Around 58,000 die of snakebite every year in the country. A majority of snakebites that lead to death or disability are attributed to the ‘big four’ of Indian snakes – Russell’s viper, which is one of the deadliest snake species in the world; spectacled cobra; common krait; and saw-scaled viper. Commercial antivenom treatment for snakebite does not always prove effective. However, only a few efforts have been made to understand the reason for this.
In a new study geared in this direction, researchers at Bengaluru-based Indian Institute of Science (IISc)’s Centre for Ecological Sciences (CES) and collaborators have demonstrated that the venom of Russell’s vipers was dramatically different in composition and toxicity based on geographical location, though the commercial antivenom treatment for Russell’s viper venom works as marketed for most populations of this snake, except the ones in North India.

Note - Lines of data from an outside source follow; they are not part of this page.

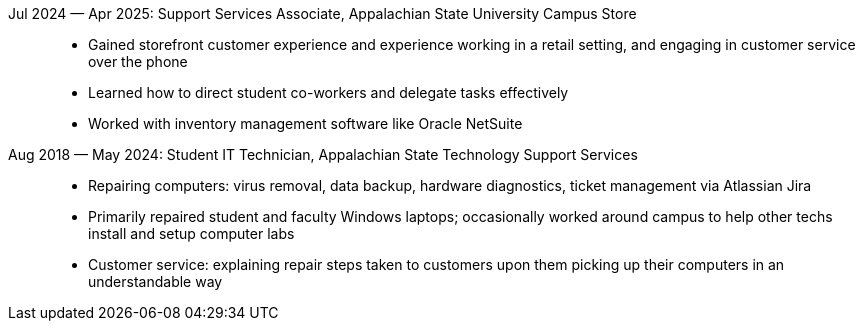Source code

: Jul 2024 — Apr 2025: Support Services Associate, Appalachian State University Campus Store::
    * Gained storefront customer experience and experience working in a retail setting,
      and engaging in customer service over the phone
    * Learned how to direct student co-workers and delegate tasks effectively
    * Worked with inventory management software like Oracle NetSuite

Aug 2018 — May 2024: Student IT Technician, Appalachian State Technology Support Services::
    * Repairing computers: virus removal, data backup, hardware diagnostics,
      ticket management via Atlassian Jira
    * Primarily repaired student and faculty Windows laptops;
      occasionally worked around campus to help other techs install and setup
      computer labs
    * Customer service: explaining repair steps taken to customers upon them
      picking up their computers in an understandable way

The findings are considered important as a previous study on cobras had shown similar variations in venom based on location, but there the commercial antivenom treatment was not found effective against most populations.
Presently, commercial antivenoms are often deployed in the market without even preclinical assessments, which are typically done using animals, let alone clinical studies, which involve testing on humans. The new study on Russell’s viper along with the previous one on cobra has shown that this was not the correct approach.

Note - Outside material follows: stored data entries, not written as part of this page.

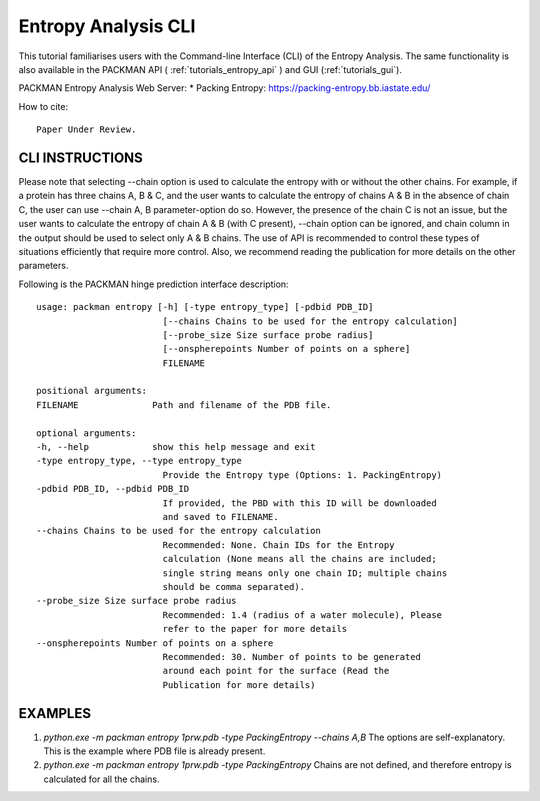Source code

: .. _tutorials_entropy_cli:


Entropy Analysis CLI
====================

This tutorial familiarises users with the Command-line Interface (CLI) of the Entropy Analysis. The same functionality is also available in the PACKMAN API ( :ref:`tutorials_entropy_api` ) and GUI (:ref:`tutorials_gui`).

PACKMAN Entropy Analysis Web Server: * Packing Entropy: https://packing-entropy.bb.iastate.edu/

How to cite::

    Paper Under Review.


CLI INSTRUCTIONS
----------------

Please note that selecting --chain option is used to calculate the entropy with or without the other chains. For example, if a protein has three chains A, B & C, and the user wants to calculate the entropy of chains A & B in the absence of chain C, the user can use --chain A, B parameter-option do so. However, the presence of the chain C is not an issue, but the user wants to calculate the entropy of chain A & B (with C present), --chain option can be ignored, and chain column in the output should be used to select only A & B chains. The use of API is recommended to control these types of situations efficiently that require more control. Also, we recommend reading the publication for more details on the other parameters.

Following is the PACKMAN hinge prediction interface description::

    usage: packman entropy [-h] [-type entropy_type] [-pdbid PDB_ID]
                            [--chains Chains to be used for the entropy calculation]
                            [--probe_size Size surface probe radius]
                            [--onspherepoints Number of points on a sphere]
                            FILENAME

    positional arguments:
    FILENAME              Path and filename of the PDB file.

    optional arguments:
    -h, --help            show this help message and exit
    -type entropy_type, --type entropy_type
                            Provide the Entropy type (Options: 1. PackingEntropy)
    -pdbid PDB_ID, --pdbid PDB_ID
                            If provided, the PBD with this ID will be downloaded
                            and saved to FILENAME.
    --chains Chains to be used for the entropy calculation
                            Recommended: None. Chain IDs for the Entropy
                            calculation (None means all the chains are included;
                            single string means only one chain ID; multiple chains
                            should be comma separated).
    --probe_size Size surface probe radius
                            Recommended: 1.4 (radius of a water molecule), Please
                            refer to the paper for more details
    --onspherepoints Number of points on a sphere
                            Recommended: 30. Number of points to be generated
                            around each point for the surface (Read the
                            Publication for more details)

EXAMPLES
--------

1. `python.exe -m packman entropy 1prw.pdb -type PackingEntropy --chains A,B` The options are self-explanatory. This is the example where PDB file is already present.
2. `python.exe -m packman entropy 1prw.pdb -type PackingEntropy` Chains are not defined, and therefore entropy is calculated for all the chains.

Kartik Sunagar, Assistant Professor at CES and the corresponding author of this study said that the viper and cobra studies have shown that it was not possible to really predict the clinical or preclinical outcomes just by observing venom variation across populations and that the clinical and preclinical studies are the only methods to accurately test the efficacy of antivenoms.
The researchers stressed the need to immediately start producing region-specific antivenoms for deadly snakes in snakebite hotspots of the country. Prof Sunagar also emphasised the importance of developing recombinant antivenoms that can be produced in cells on culture plates instead of the current method of using horse antibodies for increased efficacy, specificity, and safety – an area that his lab is working on as well. The researchers had collected venom from 48 individual vipers in five biogeographical regions of India, as well as tested how well the antivenom neutralised the different types of venoms in mice.
The study team included Romulus Whitaker of Madras Crocodile Bank Trust/Centre for Herpetology, Gerard Martin of The Liana Trust, Rathinapuri, Hunsur, Karnataka, and Nicholas Casewell of Centre for Snakebite Research & Interventions, Liverpool School of Tropical Medicine, UK, R. R. Senji Laxme, Suyog Khochare, Saurabh Attarde, Vivek Suranse and Ashwin Iyer Of IISc. They have published a paper in PLoS Neglected Tropical Diseases.